Anyway, it's true, there is a difference. 'motion blur' of a computer generated image running at framerates higher than the eye can perceive will look like a bunch of distinct positions blurred together, while in the real world it'd look like one continuous smear of light across the whole range of motion.
Strictly speaking it's still motion blur either way. But of course, on the artificial image shown on a screen, it's not motion blur of the objects depicted onscreen, but rather 'motion blur' of the screen itself. (You are adding 'motion blur' to the image frames themselves, rather than the objects in the scene, which is what should be happening.)
It's different, yes, but nonetheless, the effect of exceeding the 'framerate' of the eye is to create a motion blur effect on moving objects. How convincing this looks is dependent on how fast the objects are moving, the resolution of the display, and the actual framerate of the display...
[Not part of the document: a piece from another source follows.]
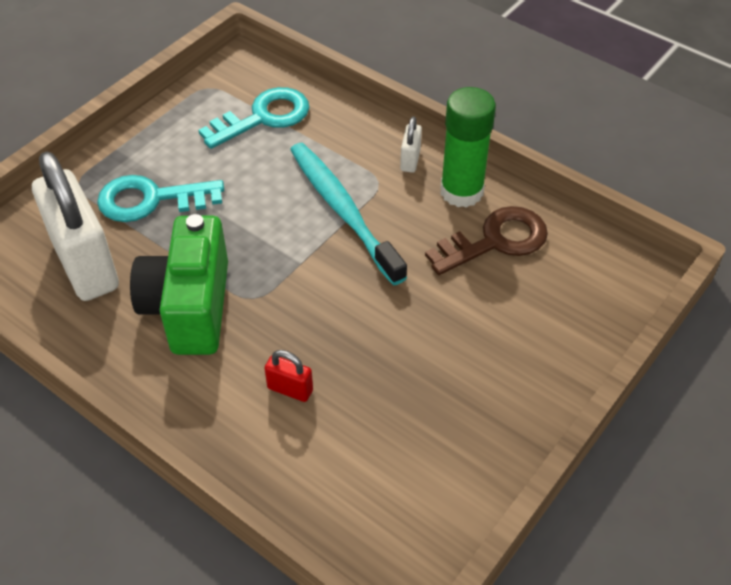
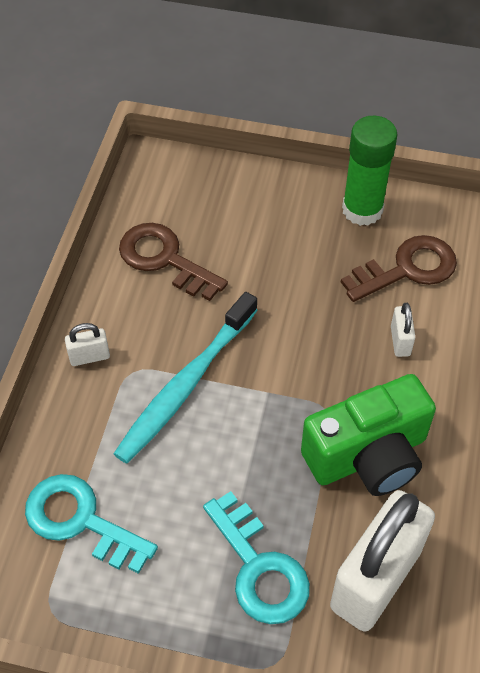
camera: 115 degrees left, 5 degrees up
(290, 389) = (400, 341): red padlock -> white padlock
(376, 442) = (407, 269): none -> brown key
(461, 191) = (115, 302): green glue stick -> green glue stick (362, 210)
This is only perceptible as different from real-world motion blur if the object is moving too quickly. Otherwise it's near enough to the same effect to go unnoticed.
Still, all of this does show an interesting perceptual reason for why you can tell the difference looking at framerates over 30 fps even though you can't technically perceive what's going on...
Which was altogether too many words to say "you are technically correct, but within certain limits the distinction you're making doesn't matter"
...Why do I do this again? XD